Your response is a verbatim copy of the listing, stripped of its images.

#### TASK MATERIAL
--- --- ---

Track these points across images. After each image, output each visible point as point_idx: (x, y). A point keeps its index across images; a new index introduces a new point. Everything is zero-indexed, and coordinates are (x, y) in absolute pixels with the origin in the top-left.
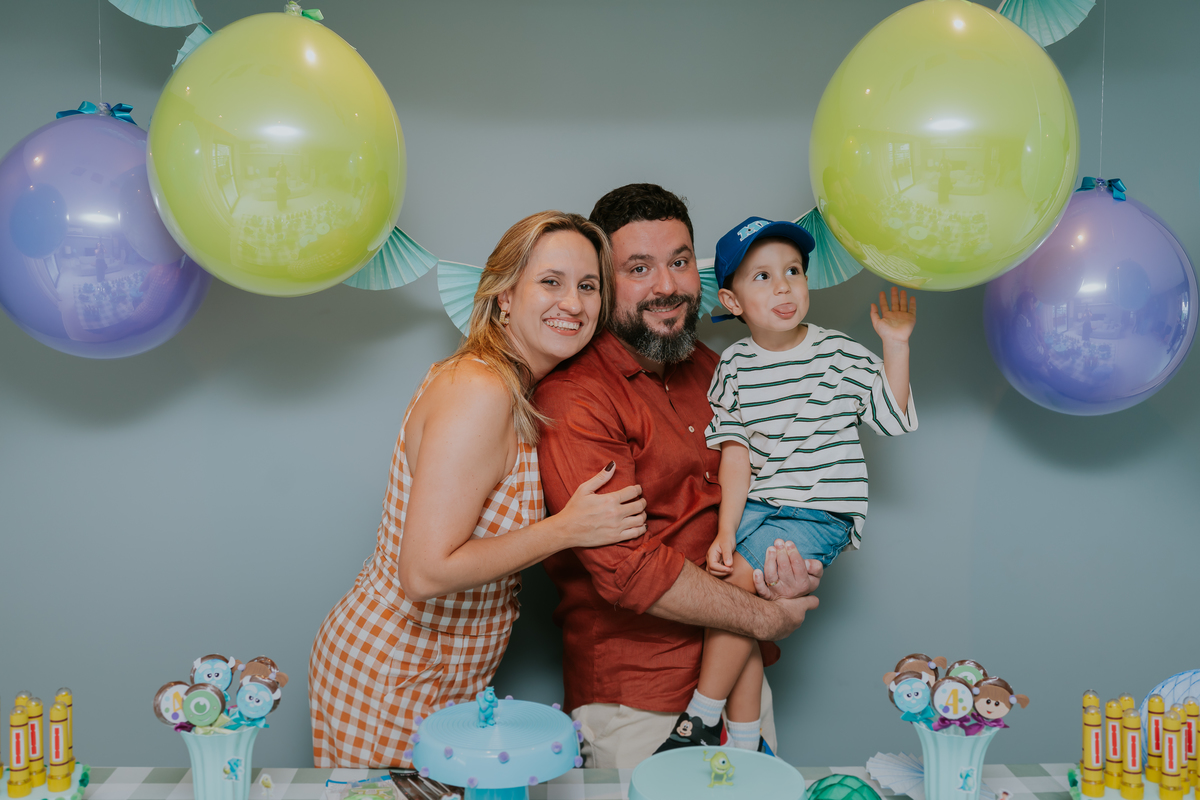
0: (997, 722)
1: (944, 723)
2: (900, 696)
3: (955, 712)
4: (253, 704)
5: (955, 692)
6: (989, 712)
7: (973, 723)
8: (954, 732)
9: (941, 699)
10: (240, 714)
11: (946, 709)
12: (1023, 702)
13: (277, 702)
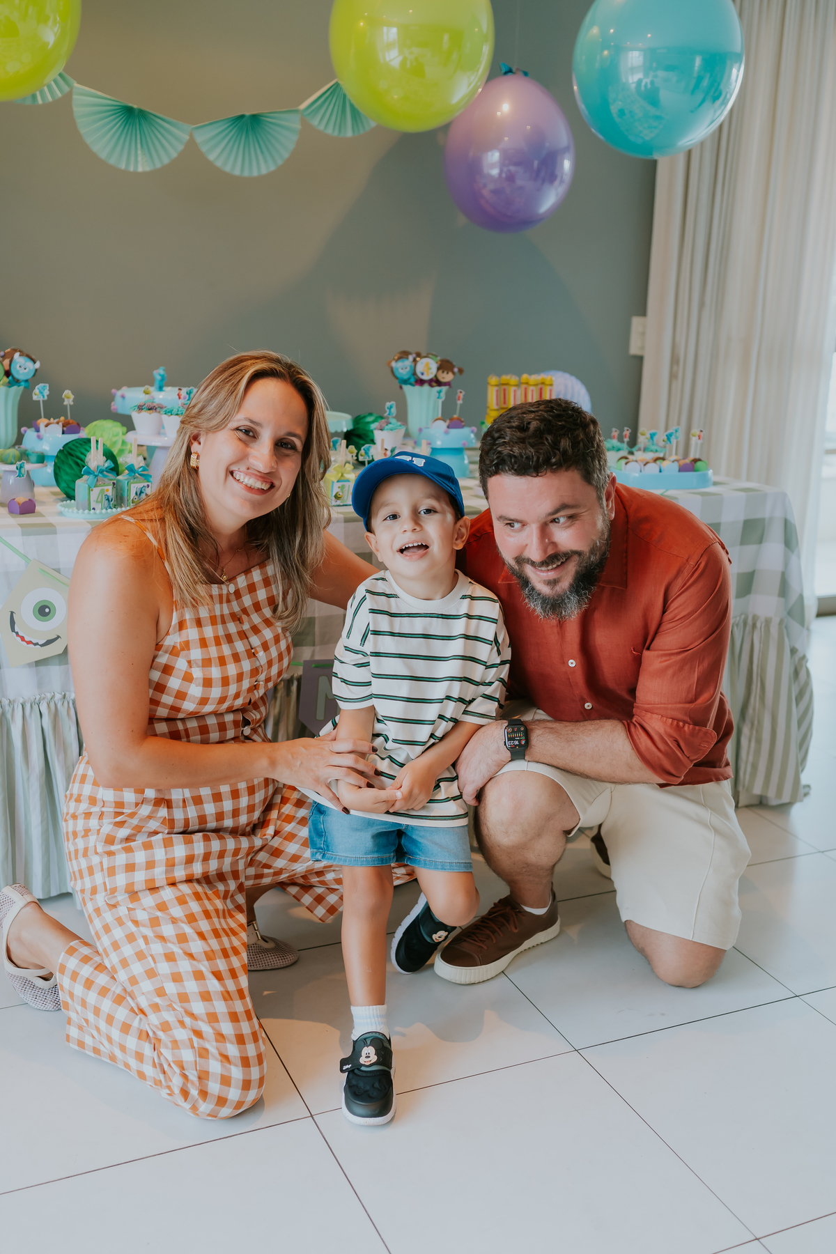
0: (447, 384)
1: (421, 382)
2: (397, 369)
3: (428, 375)
4: (22, 371)
5: (427, 364)
6: (444, 378)
7: (436, 382)
8: (426, 387)
9: (419, 368)
10: (13, 377)
11: (422, 374)
12: (461, 371)
13: (36, 370)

--- --- ---

#### ANSWER TO THIS EXERCISE
Track these points across images. After each image, output each visible point as point_idx: (x, y). A point keeps its index across images; a new index introduces a new point. Everything is zero-indexed, and coordinates are (x, y) in absolute pixels with the origin in the top-left.
0: (997, 722)
1: (944, 723)
2: (900, 696)
3: (955, 712)
4: (253, 704)
5: (955, 692)
6: (989, 712)
7: (973, 723)
8: (954, 732)
9: (941, 699)
10: (240, 714)
11: (946, 709)
12: (1023, 702)
13: (277, 702)
0: (447, 384)
1: (421, 382)
2: (397, 369)
3: (428, 375)
4: (22, 371)
5: (427, 364)
6: (444, 378)
7: (436, 382)
8: (426, 387)
9: (419, 368)
10: (13, 377)
11: (422, 374)
12: (461, 371)
13: (36, 370)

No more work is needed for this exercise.